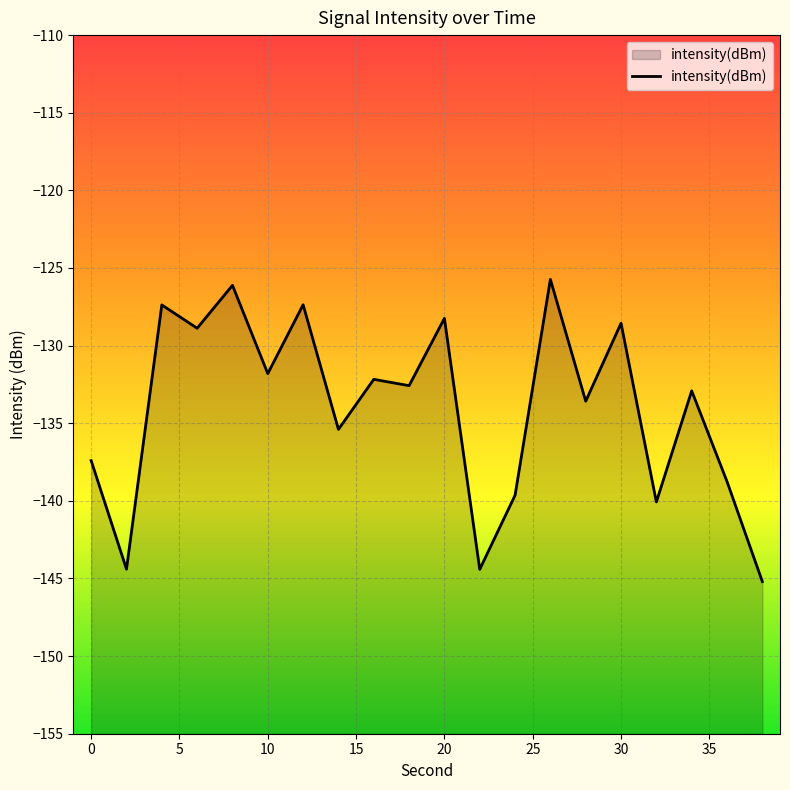

Reading left to right, transcribe all the data shown in this chart.

0=-137.4	2=-144.4	4=-127.4	6=-128.9	8=-126.1	10=-131.8	12=-127.4	14=-135.4	16=-132.2	18=-132.6	20=-128.2	22=-144.4	24=-139.6	26=-125.7	28=-133.6	30=-128.6	32=-140.1	34=-132.9	36=-138.8	38=-145.2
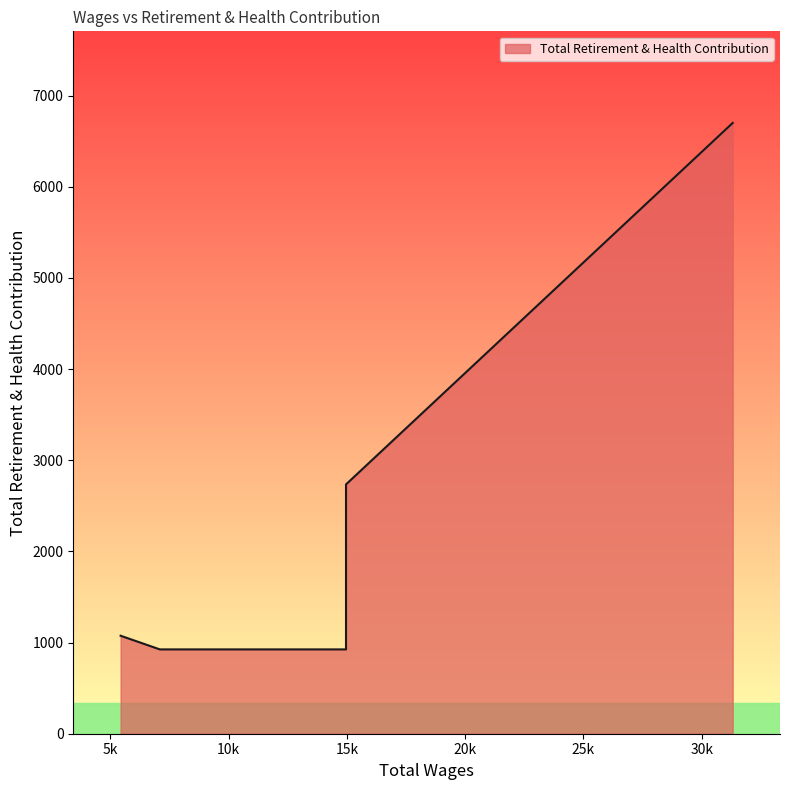

What is the label of the 3rd point from the right?

14964.0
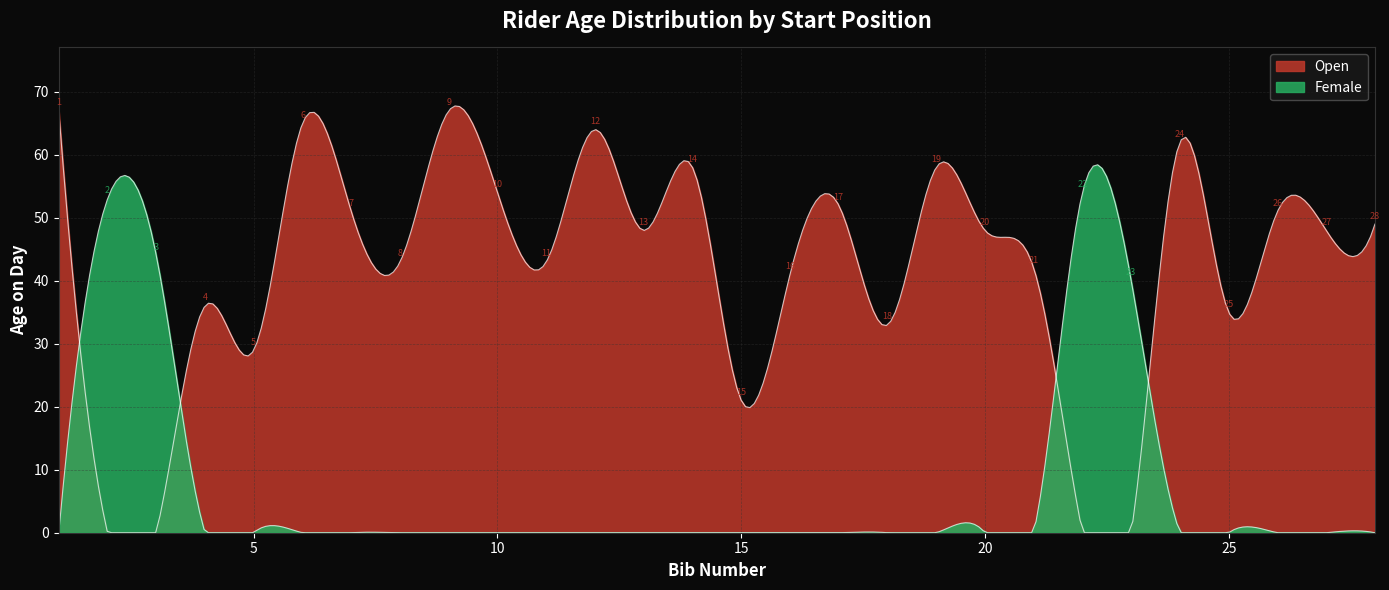

What is the sum of the values at 8 and 17?

95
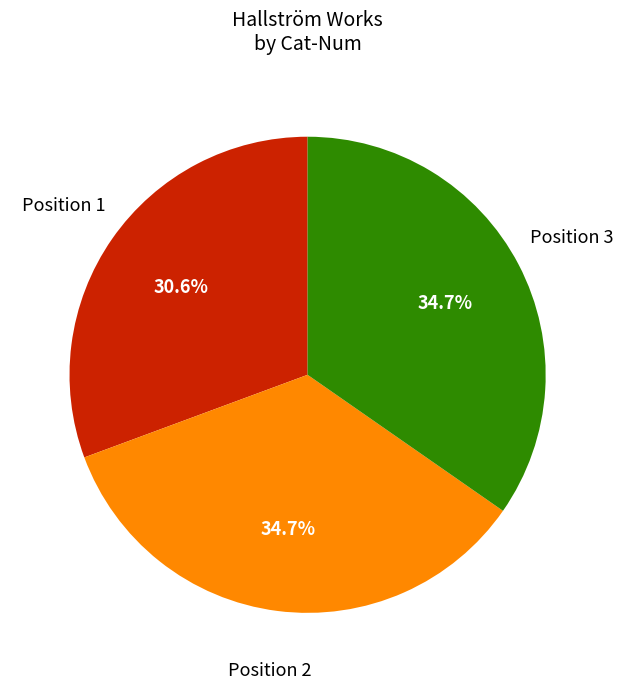

Which slice is the smallest?

Position 1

# What is expected
Return each of the records above line for line and unchanged, leaving out the pictures.

# Exercise solution
Reading left to right, transcribe all the data shown in this chart.

0=-137.4	2=-144.4	4=-127.4	6=-128.9	8=-126.1	10=-131.8	12=-127.4	14=-135.4	16=-132.2	18=-132.6	20=-128.2	22=-144.4	24=-139.6	26=-125.7	28=-133.6	30=-128.6	32=-140.1	34=-132.9	36=-138.8	38=-145.2

What is the label of the 3rd point from the right?

14964.0

What is the sum of the values at 8 and 17?

95

Which slice is the smallest?

Position 1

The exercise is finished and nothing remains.